Ação Civil Pública
OAB-ES pede à Justiça a suspensão de pedágio na BR-101 após empresa desistir da concessão
Publicado em 20 de Julho de 2022 • 15:01
Nesta terça-feira (19/07), a Ordem dos Advogados do Brasil, Seccional Espírito Santo (OAB-ES) solicitou, em ação civil pública, a suspensão da cobrança de pedágio na BR-101, que é administrada pela empresa Eco 101 no Espírito Santo.
O pedido da Ordem é em decorrência do anúncio da Eco 101 oficializando a desistência em administrar os 457 quilômetros da BR-101, entre a cidade de Mucuri, no sul da Bahia, e a divisa do Espírito Santo com o Rio de Janeiro. A empresa afirma que está devolvendo a concessão por conta da “complexidade do contrato”.
No texto da Apelação Cível encaminhada ao juiz federal Marcelo da Fonseca Guerreiro, da 8ª Turma do Tribunal Regional Federal da 2ª Região (TRF-2), a OAB-ES ressalta que “não é possível que, na certeza da devolução da concessão, seja mantida a cobrança de pedágios em favor de uma empresa que não mais cumprirá o objeto contratado”, diz o documento, assinado por José Carlos Rizk Filho, presidente da OAB-ES, e pelo advogado Luiz Henrique Antunes Alochio.
Segundo o presidente da OAB-ES, José Carlos Rizk Filho, o pedido de suspensão do pedágio da Eco 101 tem como objetivo garantir o direito de todos os cidadãos do Espírito Santo. “Entendemos que a insegurança jurídica vigente no momento traz como a solução imediata, o beneficiamento do usuário”, diz Rizk.

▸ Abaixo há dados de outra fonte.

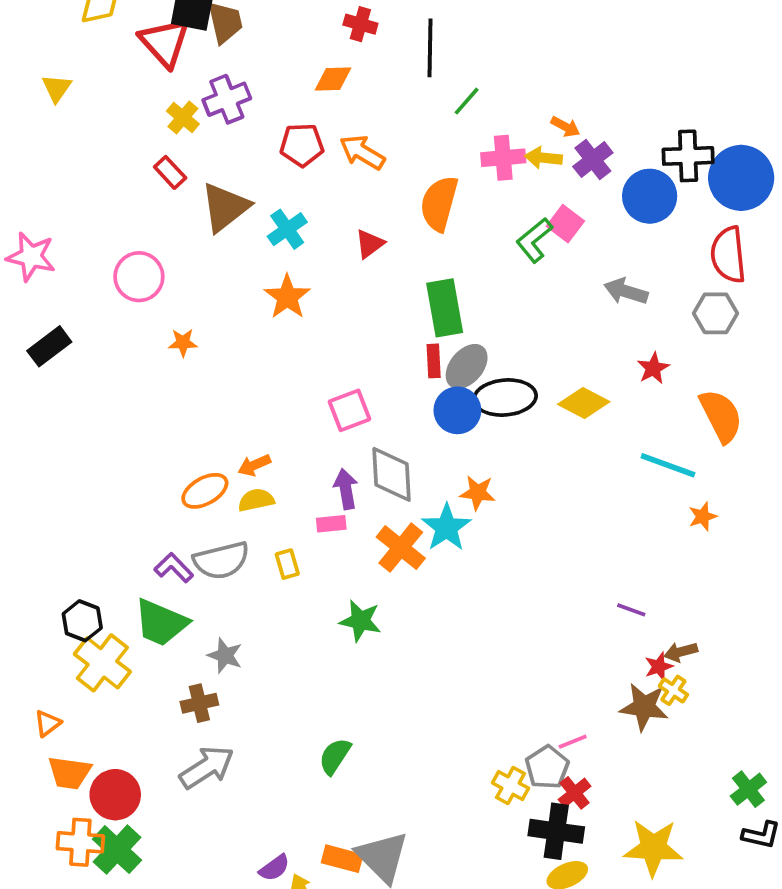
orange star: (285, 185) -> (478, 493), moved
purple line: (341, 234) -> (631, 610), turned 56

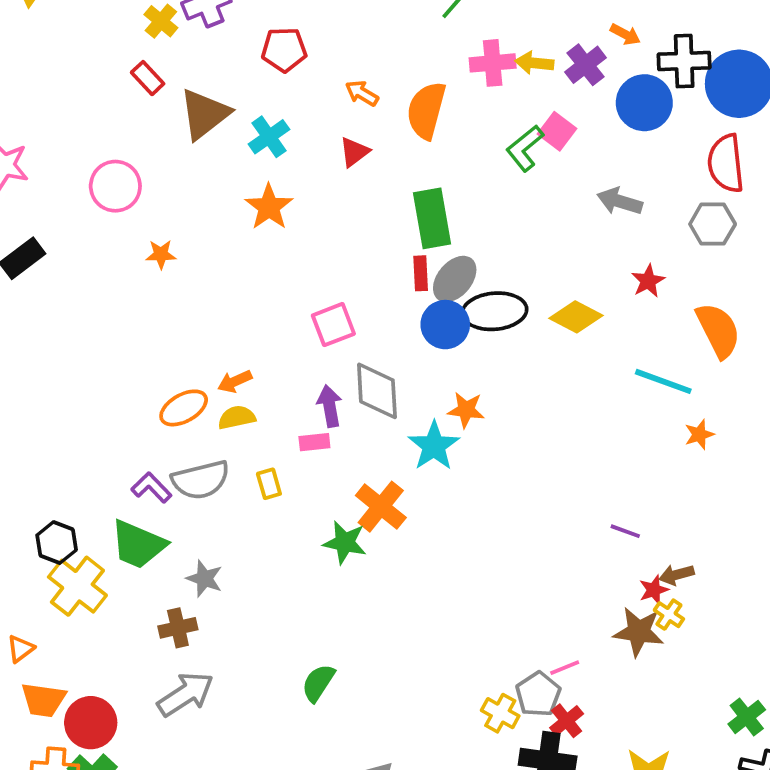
orange arrow: (565, 127) -> (625, 34), moved
orange arrow: (362, 152) -> (362, 93), moved, size x0.7
orange cross: (401, 548) -> (381, 507), moved

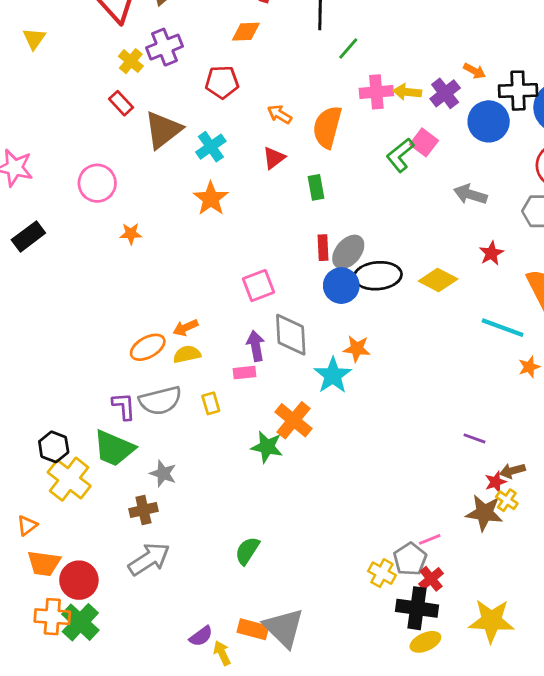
green rectangle: (432, 218) -> (316, 187), moved, size x0.6
purple L-shape: (151, 488) -> (124, 406), turned 40

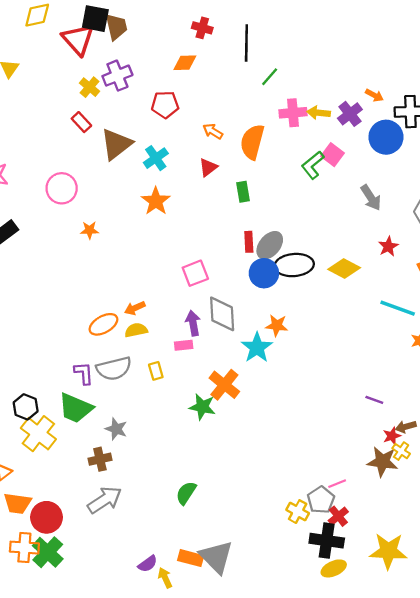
gray arrow: (470, 194) -> (371, 198), turned -140

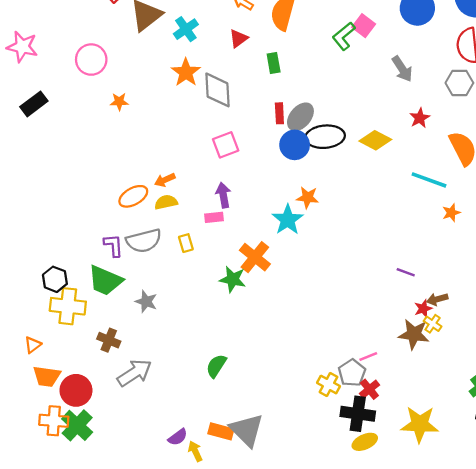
gray diamond: (222, 314) -> (217, 90), moved
yellow cross: (38, 434) -> (68, 306), turned -32
brown cross: (100, 459) -> (109, 340), moved, turned 35

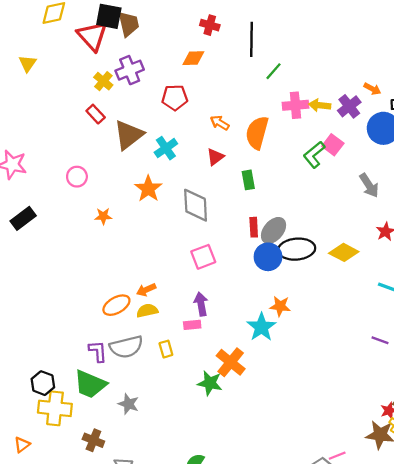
pink circle: (91, 60) -> (77, 177), size x0.7
orange star: (186, 72) -> (148, 189), moved
purple line: (406, 272) -> (380, 340), moved

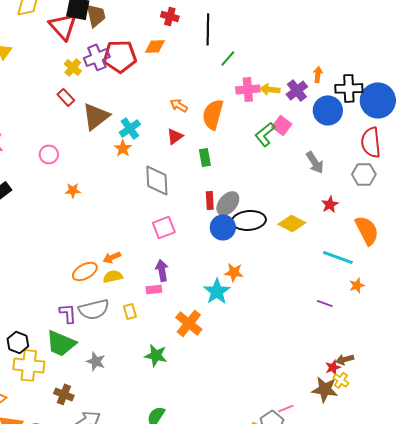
orange arrow: (372, 89) -> (318, 74), turned -112
red pentagon: (175, 98) -> (120, 56), moved, size x1.4
orange star: (148, 189) -> (123, 148), moved, size x0.7
green star: (210, 383) -> (156, 355), moved

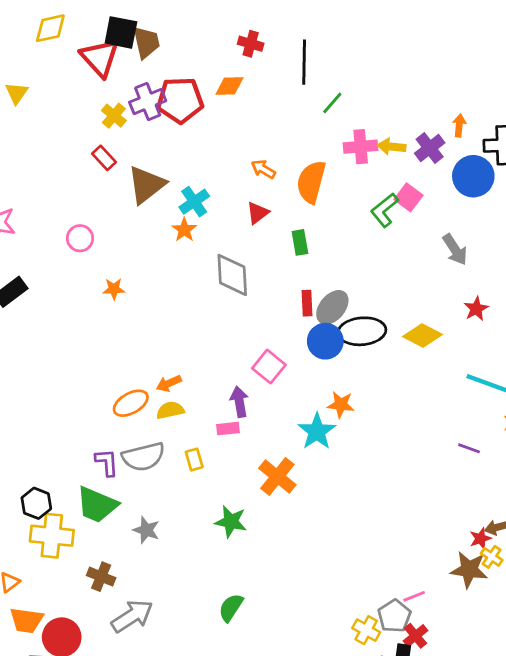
pink square: (164, 227) -> (269, 367), moved, turned -30

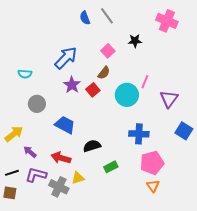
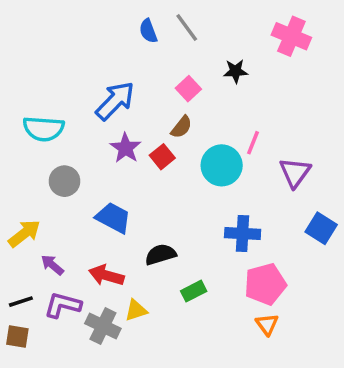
cyan semicircle: (25, 74) -> (44, 129), size x1.6

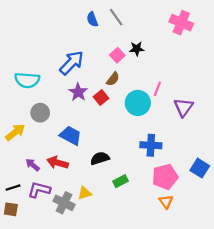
black star: (236, 71) -> (137, 49), moved
blue square: (321, 228) -> (200, 168), moved
yellow arrow: (24, 233) -> (15, 132), moved
red arrow: (106, 275) -> (58, 163), moved

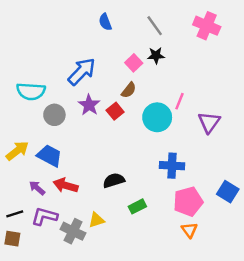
gray line: (116, 17) -> (155, 26), moved
gray circle: (40, 113) -> (54, 115), moved
blue trapezoid: (71, 136) -> (49, 156), moved

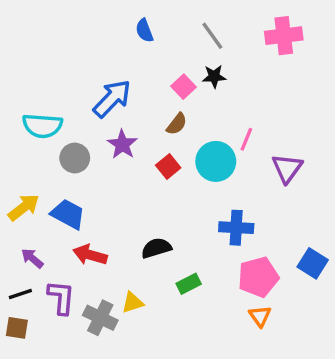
pink cross: (207, 26) -> (284, 36), turned -30
red square: (115, 111) -> (168, 166), moved
purple arrow: (37, 188) -> (32, 258), moved
purple L-shape: (45, 216) -> (61, 297), turned 80

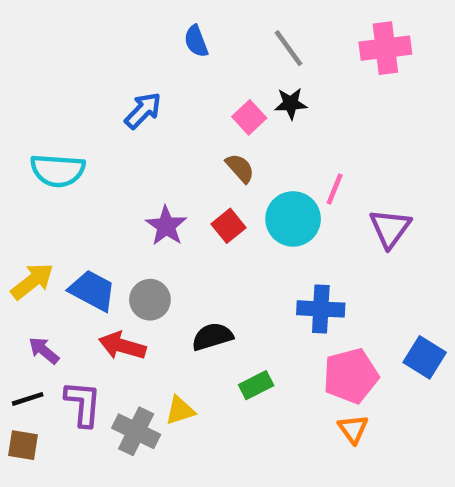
blue arrow: (112, 99) -> (143, 110), moved, size x0.7
brown semicircle: (177, 124) -> (240, 168), turned -80
purple star: (122, 144) -> (166, 226), moved
gray circle: (75, 158) -> (150, 300), moved

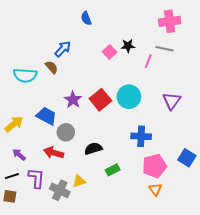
gray line: (288, 48) -> (165, 49), moved, turned -42
brown semicircle: (240, 168) -> (52, 67), moved
pink line: (335, 189) -> (148, 61), moved
red square: (228, 226) -> (100, 100), size x1.5
blue trapezoid: (92, 290) -> (46, 116), moved

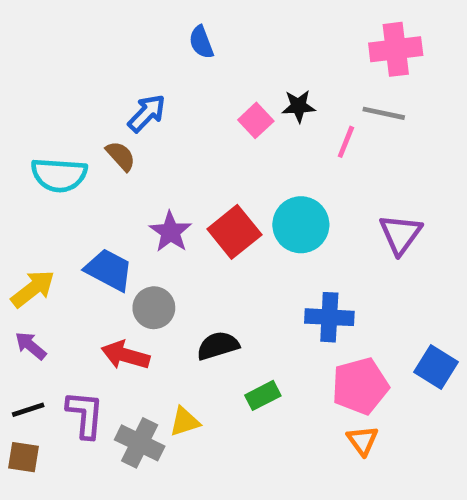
purple arrow: (19, 155) -> (31, 346), moved

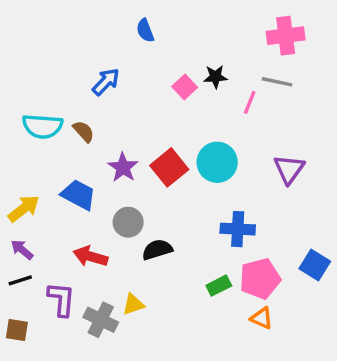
brown semicircle: (121, 156) -> (84, 131), moved
gray circle: (154, 308) -> (128, 222), moved
green rectangle: (263, 395) -> (219, 286), moved
black line: (28, 410) -> (20, 280), moved
orange triangle: (363, 441) -> (262, 318), turned -30

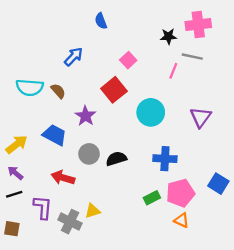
black star: (215, 77) -> (169, 36), moved
red square: (169, 167) -> (114, 90), moved
black semicircle: (157, 250) -> (116, 159), moved

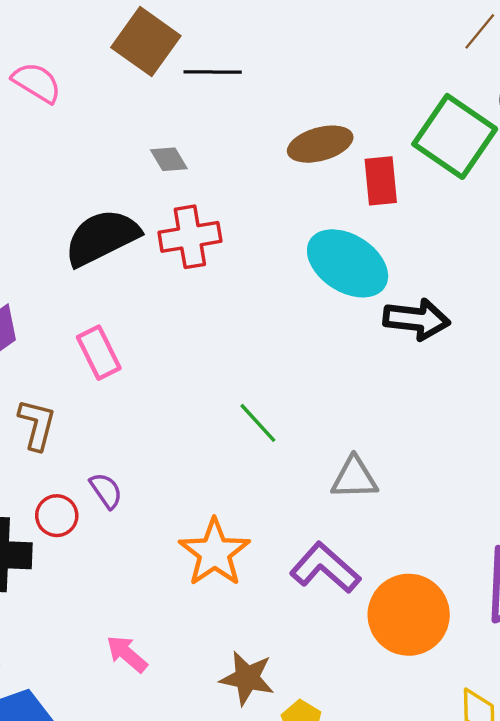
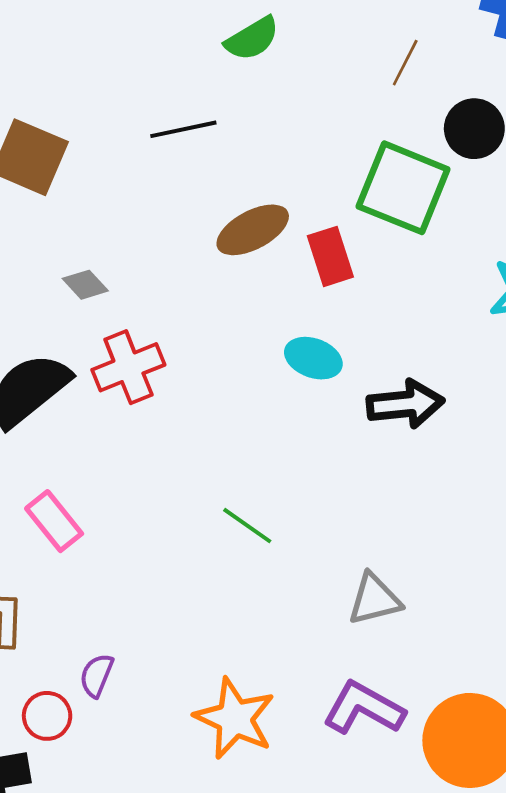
black line: (213, 72) -> (183, 129), moved
cyan ellipse: (348, 263) -> (313, 358), size x0.6
green line: (258, 423) -> (247, 526), moved
purple semicircle: (106, 491) -> (97, 675), turned -111

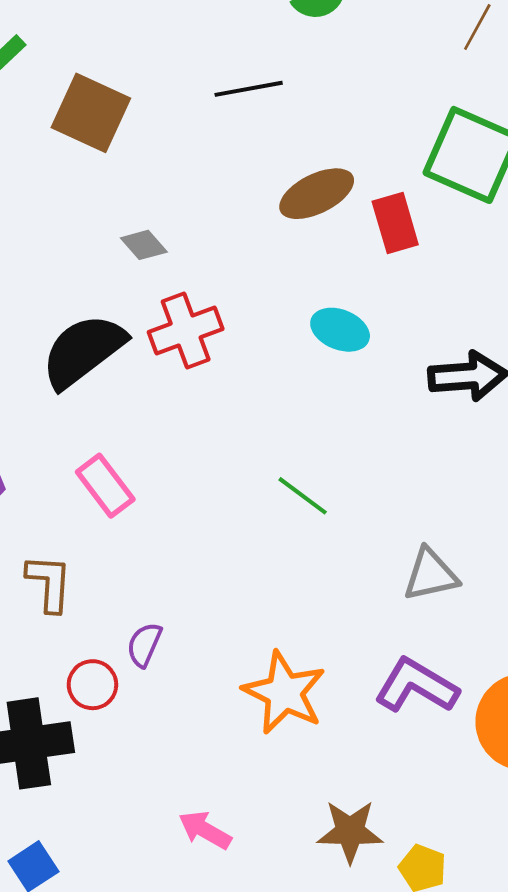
cyan ellipse: (313, 358) -> (340, 330), moved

Além disso, o presidente da Ordem acrescenta “que a população tinha grandes expectativas em torno da melhoria dos serviços prestados pela empresa, tendo sido pega de surpresa com a desistência da concessionária”.
O que diz a ANTT
A declaração formal protocolada pela Eco 101 diz que a intenção é deixar o contrato de concessão da BR-101 por meio de uma devolução amigável.
No documento, entregue à Agência Nacional de Transportes Terrestres (ANTT), a concessionária pede à agência a extinção do contrato e a celebração de um termo aditivo com novas condições contratuais até uma nova licitação. E ressalta que a decisão de encerrar o contrato está amparada na Lei 13.448/2017.
Por sua vez, a ANTT informou que não haverá multa para a concessionária, pois a devolução é uma previsão legal na legislação. O que ocorrerá, segundo a Agência, após o processo ser aceito, é a realização de um cálculo sobre o que a empresa arrecadou, investiu e gastou com a manutenção da rodovia federal desde 2013 quando passou a fazer a gestão da rodovia.